What does it mean to be a human being without faith? For Knausgård, that’s the key question posed by a novel that closes with the faithless protagonist looking forward in time to his own submission, “to the comedy, eventually converting to Islam in order to continue teaching at the Sorbonne, now a Muslim seat of learning.”

In the end, Knausgård is full of praise for what Houellebecq has written and declares Submission to be a great book: “The disillusioned gaze sees through everything, sees all the lies and the pretenses we concoct to give life meaning, the only thing it doesn’t see is its own origin, its own driving force. But what does that matter as long as it creates great literature, quivering with ambivalence, full of longing for meaning, which, if none is found, it creates itself?”


It is 2022 and the votes are being counted in France

Tuesday, 17 November, 2015 0 Comments

On the day that Michel Houellebecq’s Submission was published in France, two Islamist terrorists stormed into the offices of the satirical weekly Charlie Hebdo and murdered 12 people, including eight journalists. Among the dead was the economist Bernard Maris, one of Houellebecq’s closest friends. The tragedy and the coincidence were interpreted as a portent, but nobody could agree as to its significance. Conspiracy theorists wondered if Houellebecq had not somehow provoked the attack. The fact that the publication date of the book had been signaled long in advance did nothing to deter them.
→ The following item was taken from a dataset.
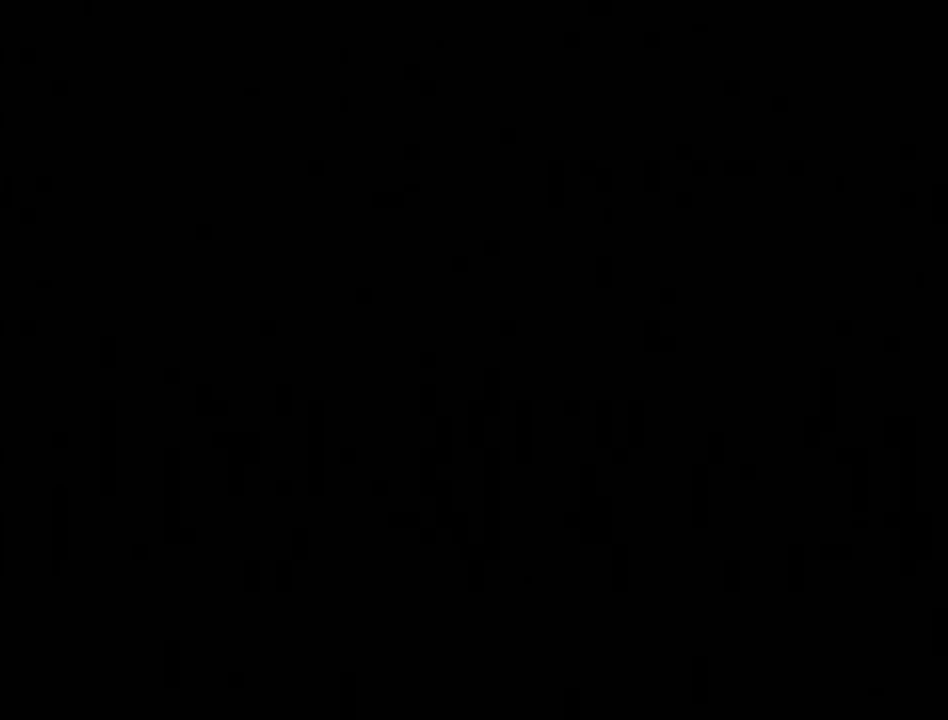
{"buttons": [], "left_stick": "center", "right_stick": "center", "events": [[17, "A", "down"], [83, "A", "up"], [167, "A", "down"], [267, "A", "up"], [367, "A", "down"], [417, "A", "up"]]}
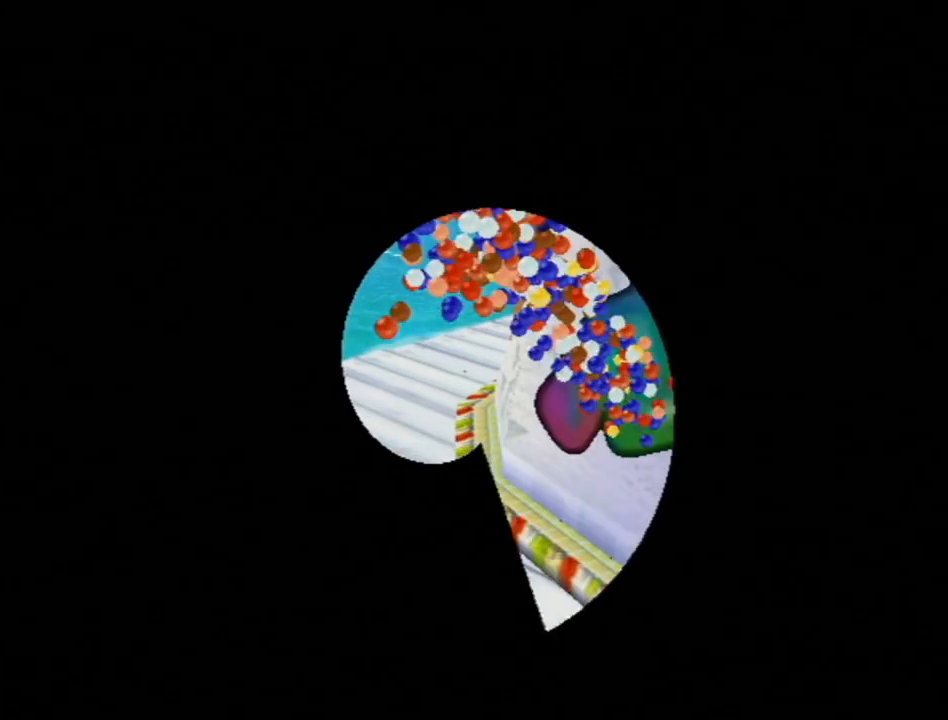
{"buttons": [], "left_stick": "center", "right_stick": "center", "events": [[50, "A", "down"], [117, "A", "up"], [200, "A", "down"], [300, "A", "up"], [367, "A", "down"], [417, "A", "up"]]}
Submission transports readers to the year 2022 as the votes are being counted after the French general election. Marine Le Pen and her Front National are neck-and-neck with the Muslim Brotherhood, led by a charismatic grocer’s son, Mohammed Ben Abbes. The Socialists, under Manuel Valls, decide to form a coalition with the Brotherhood to keep Le Pen out of the Élysée Palace, but negotiations are tricky. One evening during the talks, François, the narrator, meets a friend whose husband works for the DGSI intelligence service, and the three discuss politics with the aid of port. Snippet:

“But what do they want?”
“They want every French child to have the option of a Muslim education, at every level of schooling. Now, however you look at it, a Muslim education is very different from a secular one. First off, no co-education. And women would be allowed to study only certain things. What the Muslim Brotherhood really wants is for most women to study Home Economics, once they finish junior school, then get married as soon as possible, with a small minority studying art or literature first. Sottomissioni That’s their vision of an ideal society. Also, every teacher would have to be Muslim. No exceptions. Schools would observe Muslim dietary laws and the five daily prayers; above all, the curriculum itself would have to reflect the teachings of the Koran.”
“You think the Socialists will give in?”
“The haven’t got much of a choice. If they don’t reach an agreement, they don’t have a chance against the National Front. Even if they do reach an agreement, the National Front could still win. You’ve seen the polls…”

“Are your sure? That sounds so drastic…”
“Quite sure. It’s all been settled. And it is exactly in line with the theory of minority sharia, which the Muslim Brotherhood has always embraced. So they could something similar with education. Public education would still be available to everyone though with vastly reduced funding. The national budget would be slashed by two-thirds at least, and this time the teachers wouldn’t be able to stop it. In the current economic climate, any budget cut is bound to play well at the polls.”

All of this bores François, who Houellebecq depicts as a caricature of the Western middle class: smug, agnostic, narcissistic, alcohol-addicted and sex-preoccupied. But there’s no smoke without fire. The question at the core of the story is how will he manage when his world is engulfed by the approaching wave of zealotry. Sink or swim? If ever there was a book for our times, Submission is it.